Rüzgarın sesi ile birlikte konağıma doğru gidiyordum. İçimi huzur kapladı.
Atım Alaca'nın tüylerini okşadığım da keyifli kişneme sesi, kulaklarıma melodi gibi geldi.
Konağa yaklastığım sırada bir çığlık sesi işittim. Alaca'nın kalçasına hafif vurdum. Doğal olarak biraz hızlandı.
Ses, ahırdan geliyordu ve o çığlığı atan oğlumdu!
Çevik bir hamle yapıp attan indim ve koşarak oğlumun yanına gittim.
Gözüme ilk oğlumun atı Karaca çarptı.
Karaca, yerde kanlar içinde gördüm.
Gözlerimi Reşat'a çevirdiğim de hıçkıra hıçkıra ağlıyordu.
Başında Acar vardı. Oğlumu sakinleştirmeye çalışıyordu.
" Burda, ne oluyor ?" Diyerek gür sesimle bağırdım.
Oğlum hafif yerinden sıçradı. Kıpkırmızı gözlerini bana çevirdi. Yerden destek alıp ayağa kalktı. Yavaş adımlarla yanıma gelip dizime yapıştı.

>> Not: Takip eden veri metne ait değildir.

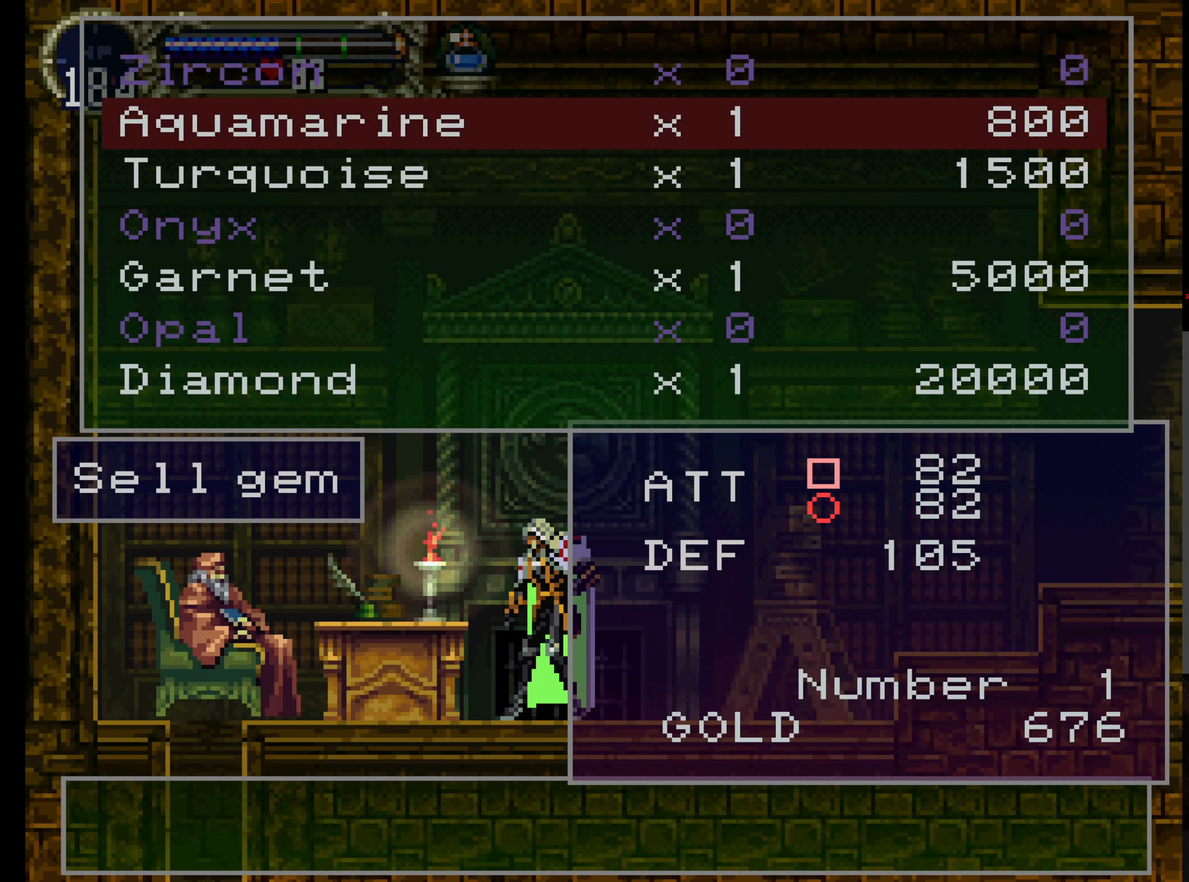
{"buttons": [], "left_stick": "center", "events": [[67, "DPAD_DOWN", "up"], [133, "A", "down"], [300, "A", "up"], [367, "A", "down"], [433, "A", "up"]]}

" Baba, atımın ağzını bağlamışlar. Boynunu bıçakla kesmişler. Baba, insanoğlu nasıl vicdansız olabilir?"
Dizimi kırıp oğlum ile aynı boy seviyesine geldim. Ona sarıldım. Biraz sakinleşmesini bekledim. Gözyaşları omuza aktığında kalbim ateşler içersine düşmüştü.
Öfkeyden dişlerimi sıktım. Hangi kansız oruspu çocuğu bunu yaptıysa bedelini kanıyla ödeyecekti. Oğlumu hafif geri çektim.
" Çoğu insan, acımasız olur. Canının yanması için her şeyi yapar. Sana söz oğlum. Bunu yapan cezasız kalmayacak."
Bazı düşüncelerim için erkenden karar vermem yanlıştı. Konağa gelmeden önce ne kadar huzurluydum. İçimi saran huzur yüzünden bugünün güzel geçeceğini sanmıştım. Meğer yanılmışım.
" Yahya" diye bağırdığımda kahya koşarak bana geldi.
Karaca'nın yerde yattığını görünce "hii" diye bağırdı.
" Beyim, ne olmuş bu hayvana" dediğinde kızgın gözlerle ona baktım.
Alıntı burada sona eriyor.